• _Task objective_: Go to the line in the entries below that holds "459 855 472" and repeat exactly from there through the line that holds "322 262 315V307L236", inclusive.

***** Records to process

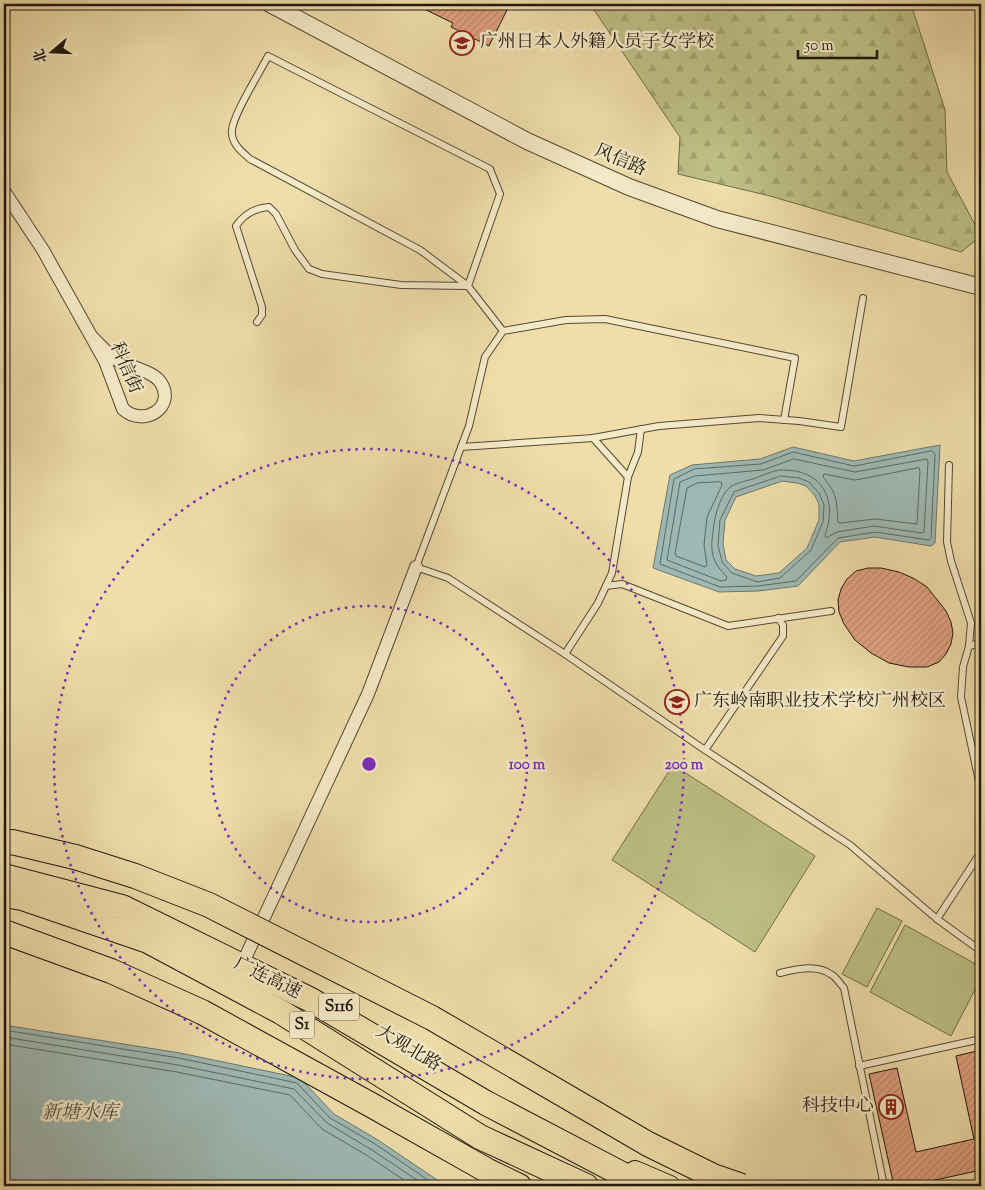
<svg xmlns="http://www.w3.org/2000/svg" width="985" height="1190" font-family="'Sorts Mill Goudy','Noto Serif SC',serif">
<style>
.forest{fill:url(#forest-firs);stroke:#6e6c4a}
.park{fill:#bdc086;stroke:#6e6c4a}
.water{fill:#9eb9b4;stroke:#6b7871;fill-rule:evenodd}
.lines{fill:none;stroke-linecap:round;stroke-linejoin:round}
.shore{stroke:#5e6860;stroke-width:1}
.building{fill:url(#building-hatch);stroke:#1f170d}
.service-casing{stroke:#534934;stroke-width:8}
.minor-casing{stroke:#534934;stroke-width:14}
.tertiary-casing{stroke:#534934;stroke-width:18}
.primary-casing{stroke:#1f170d;stroke-width:22}
.motorway-casing{stroke:#1f170d;stroke-width:26}
.service{stroke:#f5eac8;stroke-width:6}
.minor{stroke:#f5eac8;stroke-width:12}
.tertiary{stroke:#f5eac8;stroke-width:16}
.primary{stroke:#efdeaa;stroke-width:20}
.motorway{stroke:#efdeaa;stroke-width:24}
.motorway-bridge-casing{stroke:#1f170d;stroke-width:26;stroke-linecap:butt}
.motorway-bridge{stroke:#efdeaa;stroke-width:24}
.ring{fill:none;stroke:#7b2cbf;stroke-width:2.5;stroke-dasharray:2.5 5}
.labels{text-anchor:middle;dominant-baseline:central;stroke-width:5;stroke-linejoin:round;paint-order:stroke}
.shield{fill:#f5eac8;stroke:#5f5645;stroke-width:1}
.shield-label{font-size:16px;font-weight:bold;fill:#1f170d}
.poi-label{font-size:18px;fill:#1f170d;stroke:#f5eac8;text-anchor:start}
.street-label{font-size:18px;fill:#1f170d;stroke:#f5eac8}
.water-label{font-size:19px;font-style:italic;fill:#4b5047;stroke:#f5eac8}
.centre{fill:#7b2cbf;stroke:#f5eac8;stroke-width:2.5}
.ring-label{font-size:15px;text-anchor:middle;font-weight:bold;fill:#7b2cbf;stroke:#f5eac8;stroke-width:5;stroke-linejoin:round;paint-order:stroke}
</style>
<defs>
<pattern id="forest-firs" width="22" height="20" patternUnits="userSpaceOnUse" patternTransform="scale(1.25)"><rect width="22" height="20" fill="#bdc086"/><path d="M5 1l3.5 6h-7zM16 11l3.5 6h-7z" fill="#a2a472"/></pattern>
<pattern id="building-hatch" width="6" height="6" patternUnits="userSpaceOnUse" patternTransform="scale(1.25)"><rect width="6" height="6" fill="#e2a181"/><path d="M-1 1l2-2M0 6l6-6M5 7l2-2" fill="none" stroke="#c18a6e"/></pattern>
</defs>
<rect width="100%" height="100%" fill="#efdeaa"/>
<filter id="stains"><feTurbulence type="fractalNoise" baseFrequency=".004" numOctaves="4"/><feColorMatrix values="0 0 0 0 .2 0 0 0 0 .09 0 0 0 0 .02 0 0 0 .5 -.17"/></filter>
<radialGradient id="worn" r=".72"><stop offset=".6" stop-color="#630" stop-opacity="0"/><stop offset="1" stop-color="#630" stop-opacity=".3"/></radialGradient>
<path class="forest" d="M590 4H911L945 110 947 172 981 236 961 252 770 196 678 174 680 137Z"/>
<g class="park">
<path d="M673 765 815 856 755 952 612 860Z"/>
<path d="M877 908 902 921 867 987 842 974Z"/>
<path d="M905 925 981 967V978L951 1036 870 992Z"/>
</g>
<g class="water">
<path d="M940 445 935 543 931 546 875 537 840 542 798 586 758 591 719 592 653 568 670 475 692 465 760 459 793 447 854 461ZM782 481 797 483 806 486 815 496 819 504V520L807 548 779 573 756 576 735 569 726 560 723 544 725 520 736 497Z"/>
<path d="M4 1025 180 1053 300 1078 334 1114 378 1140 446 1186H4Z"/>
</g>
<g class="lines">
<g class="shore">
<path d="M932 451 935 454 931 538 929 540 875 532 838 538 796 581 758 586 720 587 660 564 674 479 694 469 761 464 793 452 854 466Z"/>
<path d="M794 459 855 472 927 459 928 462 924 532 922 533 874 526 837 532 826 538 825 535C838 501 823 469 782 470 773 470 762 476 753 479 746 481 734 483 728 489 719 498 714 519 713 532 710 552 712 562 727 577L726 580 721 581 667 560 680 482 695 476 763 470Z"/>
<path d="M919 468 920 471 917 524 875 519 840 523 838 522C836 500 838 495 823 477L824 474 855 480Z"/>
<path d="M781 476 799 478 809 482 819 493 824 505 823 522 811 550 780 578 757 582 732 573 722 562 718 545 720 520 734 492Z"/>
<path d="M721 482 722 485 707 517 704 545 707 565 705 567 676 556 675 553 687 488 697 483Z"/>
<path d="M4 1030 179 1058 297 1083 330 1118 375 1144 437 1186"/>
<path d="M4 1037 178 1065 294 1089 327 1123 372 1150 426 1186"/>
<path d="M4 1044 177 1072 290 1095 322 1129 368 1156 413 1186"/>
</g>
</g>
<g class="building">
<path d="M414 4H510L489 46 451 27 453 23Z"/>
<path d="M868 568H881L899 572 915 579 927 587 946 611 951 622 953 633 951 644 946 654 939 662 927 667H909L889 663 871 653 855 640 844 624 839 612 838 600 841 589 847 579 856 571Z"/>
<path d="M981 1050V1170L908 1186H894L869 1074 897 1068 916 1152 974 1139 956 1056Z"/>
</g>
<g class="lines">
<defs>
<g id="service">
<path d="M257 322 262 315V307L236 226C244 214 254 208 269 207L276 214 295 250 309 269 322 274 401 285 468 286 500 194 490 169 268 56C261 71 229 120 232 134 233 145 242 152 250 159L420 250 468 286 503 331"/>
<path d="M784 420 795 358 605 319 566 320 503 331 485 357 469 426 416 567 448 578 565 654 705 750 850 845 937 919 981 951"/>
<path d="M593 438 628 477"/>
<path d="M461 447 593 438 659 426 759 418 799 421 841 427 863 298"/>
<path d="M949 465 947 542 951 561 971 623 969 646 963 667 961 697 981 791"/>
<path d="M606 586 622 584 728 626 831 611"/>
<path d="M969 646 981 643"/>
<path d="M565 654 598 603 612 573 628 477 638 452 641 429"/>
<path d="M705 750 783 636V625L778 618"/>
<path d="M937 919 981 852"/>
<path d="M780 973C797 969 817 964 832 975 837 978 840 984 844 988L884 1186"/>
<path d="M859 1066 981 1039"/>
</g>
<g id="minor">
<path d="M4 191 43 250 105 361 123 409C144 428 176 407 161 383 153 370 127 367 114 358 106 352 99 344 92 337"/>
<path d="M246 956 368 694 416 567"/>
</g>
<path id="tertiary" d="M270 4 527 141 629 187 717 219 981 287"/>
<path id="primary" d="M635 1171 670 1186"/>
<g id="motorway">
<path d="M4 843 12 842 75 857"/>
<path d="M4 876 122 907 311 1000 486 1103 635 1181 649 1186"/>
<path d="M4 895 22 898 148 941 281 1012 480 1137 586 1186"/>
<path d="M4 932 111 971 202 1012 373 1106 488 1171 519 1186"/>
</g>
</defs>
<use href="#service" class="service-casing"/>
<use href="#minor" class="minor-casing"/>
<use href="#tertiary" class="tertiary-casing"/>
<use href="#primary" class="primary-casing"/>
<use href="#motorway" class="motorway-casing"/>
<use href="#service" class="service"/>
<use href="#minor" class="minor"/>
<use href="#tertiary" class="tertiary"/>
<use href="#primary" class="primary"/>
<use href="#motorway" class="motorway"/>
<defs>
<path id="motorway-bridge" d="M75 857 135 876 209 905 432 1018 648 1144 713 1176 742 1186"/>
</defs>
<use href="#motorway-bridge" class="motorway-bridge-casing"/>
<use href="#motorway-bridge" class="motorway-bridge"/>
</g>
<g class="ring">
<circle cx="369" cy="764" r="158"/>
<circle cx="369" cy="764" r="315"/>
</g>
<defs>
<symbol id="school-ring" viewBox="-11 -11 22 22"><circle r="9.5" fill="#f5eac8" stroke="#8f2418" stroke-width="1.5"/><path d="M0-5L7-2L0 1L-7-2ZM-4 1L0 2.5L4 1V4Q0 6-4 4Z" fill="#8f2418"/></symbol>
<symbol id="university-ring" viewBox="-11 -11 22 22"><circle r="9.5" fill="#f5eac8" stroke="#8f2418" stroke-width="1.5"/><path d="M0-5L7-2L0 1L-7-2ZM-4 1L0 2.5L4 1V4Q0 6-4 4Z" fill="#8f2418"/></symbol>
<symbol id="building-ring" viewBox="-11 -11 22 22"><circle r="9.5" fill="#f5eac8" stroke="#8f2418" stroke-width="1.5"/><path d="M-4-6H4V6H1V3H-1V6H-4ZM-2.5-4.3h1.7v1.8h-1.7ZM.8-4.3h1.7v1.8H.8ZM-2.5-1h1.7V.8h-1.7ZM.8-1h1.7V.8H.8Z" fill="#8f2418"/></symbol>
</defs>
<g fill-rule="evenodd">
<use href="#school-ring" x="448" y="29" width="28" height="28"/>
<use href="#university-ring" x="663" y="688" width="28" height="28"/>
<use href="#building-ring" x="877" y="1093" width="28" height="28"/>
</g>
<g class="labels">
<g class="shield">
<rect x="319" y="993.5" width="40" height="27" rx="4"/>
<rect x="289.5" y="1011.5" width="25" height="27" rx="4"/>
</g>
<g class="shield-label">
<text x="339" y="1007">S116</text>
<text x="302" y="1025">S1</text>
</g>
<g class="poi-label">
<text x="480" y="43">广州日本人外籍人员子女学校</text>
<text x="694" y="702">广东岭南职业技术学校广州校区</text>
<text x="874" y="1107" text-anchor="end">科技中心</text>
</g>
<g class="street-label">
<text transform="translate(620 161) rotate(23)">风信路</text>
<text transform="translate(125 368) rotate(67)">科信街</text>
<text transform="translate(267 979) rotate(26)">广连高速</text>
<text transform="translate(408 1049) rotate(31)">大观北路</text>
</g>
<g class="water-label">
<text x="80" y="1113">新塘水库</text>
</g>
</g>
<circle cx="369" cy="764" r="8" class="centre"/>
<g class="ring-label">
<text x="527" y="769">100 m</text>
<text x="684" y="769">200 m</text>
</g>
<rect width="985" height="1190" fill="none" stroke="#efdeaa" stroke-width="20"/>
<rect x="5" y="5" width="975" height="1180" fill="none" stroke="#1f170d" stroke-width="2.5"/>
<rect x="10" y="10" width="965" height="1170" fill="none" stroke="#1f170d"/>
<g transform="translate(52 52) rotate(251)" stroke="#f5eac8" stroke-width="4" paint-order="stroke">
<path d="M0-4L9 19L0 12L-9 19Z" fill="#1f170d"/>
<text y="-8" font-size="14" font-weight="bold" text-anchor="middle" fill="#1f170d">北</text>
</g>
<path d="M798 50v8h79v-8" fill="none" stroke="#1f170d" stroke-width="2.5"/>
<text x="805" y="50" font-size="15" fill="#1f170d" stroke="#f5eac8" stroke-width="4" paint-order="stroke">50 m</text>
<rect width="100%" height="100%" filter="url(#stains)"/>
<rect width="100%" height="100%" fill="url(#worn)"/>
</svg>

**********

• _Solution for this problem_:
<path d="M794 459 855 472 927 459 928 462 924 532 922 533 874 526 837 532 826 538 825 535C838 501 823 469 782 470 773 470 762 476 753 479 746 481 734 483 728 489 719 498 714 519 713 532 710 552 712 562 727 577L726 580 721 581 667 560 680 482 695 476 763 470Z"/>
<path d="M919 468 920 471 917 524 875 519 840 523 838 522C836 500 838 495 823 477L824 474 855 480Z"/>
<path d="M781 476 799 478 809 482 819 493 824 505 823 522 811 550 780 578 757 582 732 573 722 562 718 545 720 520 734 492Z"/>
<path d="M721 482 722 485 707 517 704 545 707 565 705 567 676 556 675 553 687 488 697 483Z"/>
<path d="M4 1030 179 1058 297 1083 330 1118 375 1144 437 1186"/>
<path d="M4 1037 178 1065 294 1089 327 1123 372 1150 426 1186"/>
<path d="M4 1044 177 1072 290 1095 322 1129 368 1156 413 1186"/>
</g>
</g>
<g class="building">
<path d="M414 4H510L489 46 451 27 453 23Z"/>
<path d="M868 568H881L899 572 915 579 927 587 946 611 951 622 953 633 951 644 946 654 939 662 927 667H909L889 663 871 653 855 640 844 624 839 612 838 600 841 589 847 579 856 571Z"/>
<path d="M981 1050V1170L908 1186H894L869 1074 897 1068 916 1152 974 1139 956 1056Z"/>
</g>
<g class="lines">
<defs>
<g id="service">
<path d="M257 322 262 315V307L236 226C244 214 254 208 269 207L276 214 295 250 309 269 322 274 401 285 468 286 500 194 490 169 268 56C261 71 229 120 232 134 233 145 242 152 250 159L420 250 468 286 503 331"/>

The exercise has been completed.